*** RECORDED INFORMATION Section Begins ***

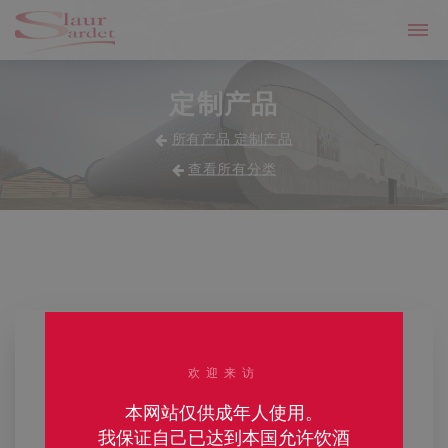
定制产品
所有产品 定制产品
查看所有分类
欢迎来访
本网站仅供成年人使用。
我保证自己已达到本国允许饮酒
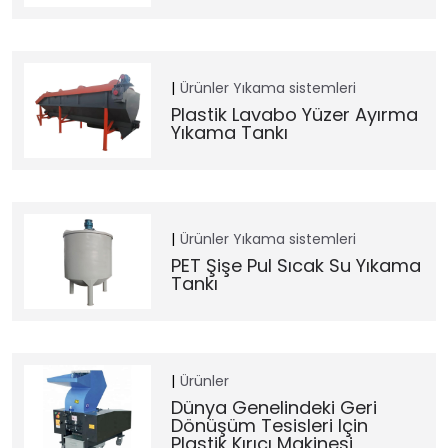
Ürünler
Yıkama sistemleri
Plastik Lavabo Yüzer Ayırma
Yıkama Tankı
Ürünler
Yıkama sistemleri
PET Şişe Pul Sıcak Su Yıkama
Tankı
Ürünler
Dünya Genelindeki Geri
Dönüşüm Tesisleri Için
Plastik Kırıcı Makinesi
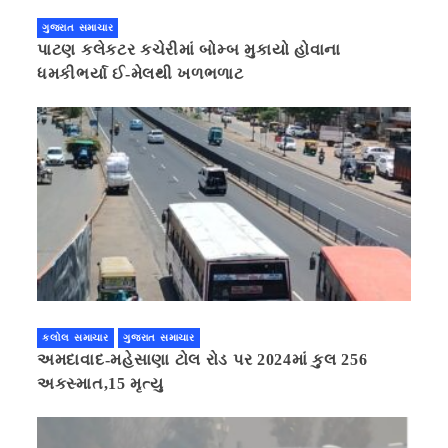
ગુજરાત સમાચાર
પાટણ કલેકટર કચેરીમાં બોમ્બ મુકાયો હોવાના
ધમકીભર્યા ઈ-મેલથી ખળભળાટ
કલોલ સમાચાર
ગુજરાત સમાચાર
અમદાવાદ-મહેસાણા ટોલ રોડ પર 2024માં કુલ 256
અકસ્માત,15 મૃત્યુ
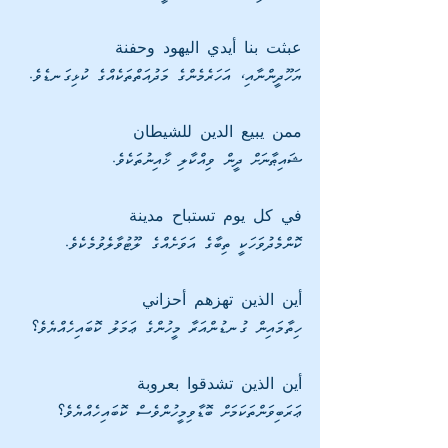
عبثت بنا أيدي اليهود وحفنة
ޔަހޫދީންނާއި، އަހަރެމެންގެ މަދުއަތްތަކެއްގެ ކުޅިގަނޑެވެ.
ممن يبيع الدين للشيطان
ޝައިޠާނަށް ދީން ވިއްކާލި ޚާއިނުތަކެވެ. 
في كل يوم تستباح مدينة
ކޮންމެދުވަހަކީ ތިބާގެ އަވަށެއްގެ ލޫޓުވާލެވުމެކެވެ.
أين الذين تهزهم أحزاني
ހިތާމައިން ގުނޑުންއަރާ މީހުންގެ ޢަމަލު ކޮބައިހެއްޔެވެ؟
أين الذين تشدقوا بعروبة
ޢަރަބިވަންތަކަމަށް ބޮޑާވިމީހުންވެސް ކޮބައިހެއްޔެވެ؟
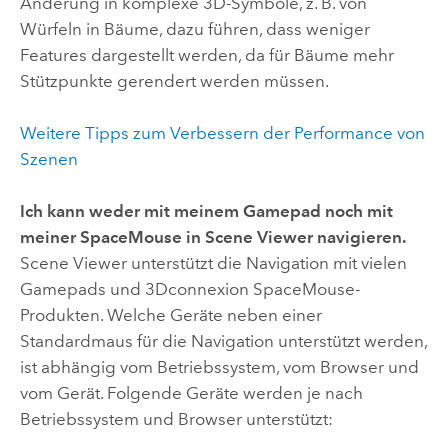
Änderung in komplexe 3D-Symbole, z. B. von
Würfeln in Bäume, dazu führen, dass weniger
Features dargestellt werden, da für Bäume mehr
Stützpunkte gerendert werden müssen.
Weitere Tipps zum Verbessern der Performance von
Szenen
Ich kann weder mit meinem Gamepad noch mit
meiner SpaceMouse in
Scene Viewer
navigieren.
Scene Viewer
unterstützt die Navigation mit vielen
Gamepads und 3Dconnexion SpaceMouse-
Produkten. Welche Geräte neben einer
Standardmaus für die Navigation unterstützt werden,
ist abhängig vom Betriebssystem, vom Browser und
vom Gerät. Folgende Geräte werden je nach
Betriebssystem und Browser unterstützt:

*** RECORDED INFORMATION Section Ends ***

> ABOUT THIS EXERCISE: Copy out each line in the preceding records that contains "Geräte".

> FINISHED EXERCISE:
Produkten. Welche Geräte neben einer
vom Gerät. Folgende Geräte werden je nach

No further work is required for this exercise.